Indian peacekeepers have been serving the UN mission, known by its French acronym MONUC, since January 2005. According to the AFP, India is not mentioned by name but the Congolese government is "without doubt" referring to the Indian contingent. Congo has accused Indian soldiers of numerous abuses of power.

A senior officer in the Army headquarters said it was not for the host country to dictate terms to the UN. "Nothing has been communicated to us so far. Serious allegations have been levelled against several contingents in the past. We have never shied away from disciplining troops."

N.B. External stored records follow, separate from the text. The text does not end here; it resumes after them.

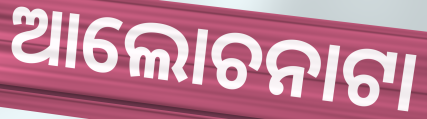
ଆଲୋଚନାଟା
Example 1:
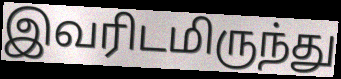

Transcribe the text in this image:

இவரிடமிருந்து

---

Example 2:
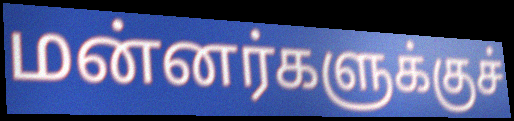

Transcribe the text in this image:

மன்னர்களுக்குச்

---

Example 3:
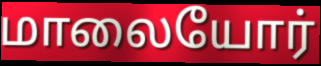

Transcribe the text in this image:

மாலையோர்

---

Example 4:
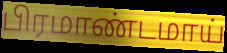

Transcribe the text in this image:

பிரமாண்டமாய்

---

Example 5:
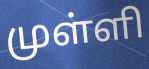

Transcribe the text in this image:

முள்ளி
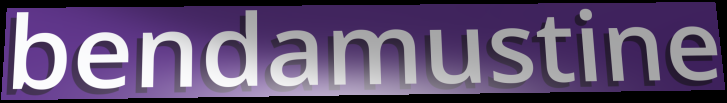
bendamustine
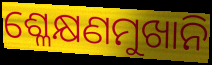
ଶ୍ଳେକ୍ଷଣମୁଖାନି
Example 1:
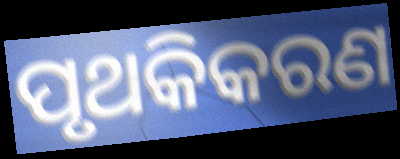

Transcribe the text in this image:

ପୃଥକିକରଣ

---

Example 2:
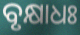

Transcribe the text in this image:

ବୃକ୍ଷାଧଃ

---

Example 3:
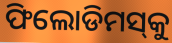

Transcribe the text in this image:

ଫିଲୋଡିମସ୍‌କୁ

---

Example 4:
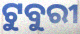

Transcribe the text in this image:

ଟୁବୁରୀ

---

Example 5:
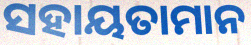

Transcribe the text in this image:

ସହାୟତାମାନ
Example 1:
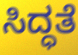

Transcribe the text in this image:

ಸಿದ್ಧತೆ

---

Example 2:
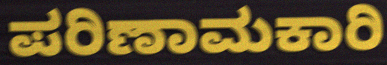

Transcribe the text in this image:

ಪರಿಣಾಮಕಾರಿ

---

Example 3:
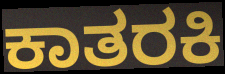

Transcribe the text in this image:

ಕಾತರಕಿ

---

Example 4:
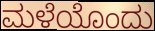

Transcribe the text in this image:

ಮಳೆಯೊಂದು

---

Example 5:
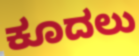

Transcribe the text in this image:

ಕೂದಲು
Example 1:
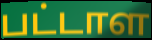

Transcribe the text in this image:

பட்டாள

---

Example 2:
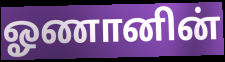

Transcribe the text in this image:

ஓணானின்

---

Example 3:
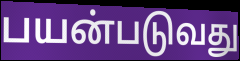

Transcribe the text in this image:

பயன்படுவது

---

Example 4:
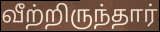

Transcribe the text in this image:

வீற்றிருந்தார்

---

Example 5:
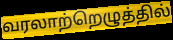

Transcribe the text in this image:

வரலாற்றெழுத்தில்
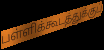
பள்ளிக்கூடத்துக்குப்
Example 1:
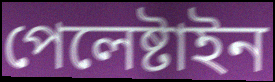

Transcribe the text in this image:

পেলেষ্টাইন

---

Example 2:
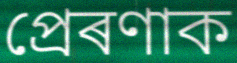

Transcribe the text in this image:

প্ৰেৰণাক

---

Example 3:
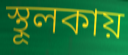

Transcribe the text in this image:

স্থূলকায়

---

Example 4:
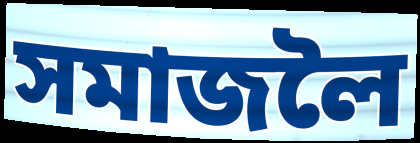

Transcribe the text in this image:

সমাজলৈ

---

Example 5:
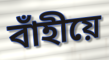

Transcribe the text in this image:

বাঁহীয়ে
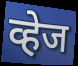
व्हेज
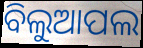
ବିଲୁଆପଲ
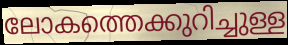
ലോകത്തെക്കുറിച്ചുള്ള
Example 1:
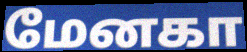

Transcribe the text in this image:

மேனகா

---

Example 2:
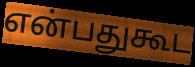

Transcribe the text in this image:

என்பதுகூட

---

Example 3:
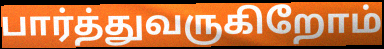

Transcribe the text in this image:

பார்த்துவருகிறோம்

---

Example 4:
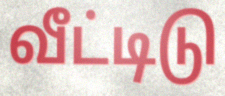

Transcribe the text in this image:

வீட்டிடு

More than 300 UN peacekeepers from different countries have been investigated for sexual misconduct since 2005. At least 10 soldiers were found to be involved in a sex-for-cash scandal in Congo. The United Nations code of conduct in Congo prohibits peacekeepers from soliciting prostitutes. The peacekeepers involved returned home this April as part of half-yearly troop rotation. Charges against them would be corroborated here before prosecutions.

Indian troops have faced a barrage of charges including child abuse, sexual exploitation and smuggling gold. The UN mission had in July called for an inquiry into comments by an Indian colonel in support of Tutsi warlord Laurent Nkunda. The 18,391-strong MONUC is the largest and costliest UN deployment across the globe. With 8,862 peacekeepers, India is the third-largest contributor of troops to the UN.

The Congolese foreign minister's letter, quoted by AFP, said, "In view of the numerous abuses of power carried out by certain troops within MONUC, the (Congolese) people would not understand if soldiers from the same country would be used to boost numbers."

The Indian Air Force has deployed eight attack and 11 transport helicopters in Congo, apart from army aviation's four Cheetah helicopters. It is the only UN mission where an Indian soldier has been awarded the Param Vir Chakra for outstanding gallantry. The honour went to Captain G.S. Salaria who laid down his life in 1961 to save the Katanga province from falling to rebels.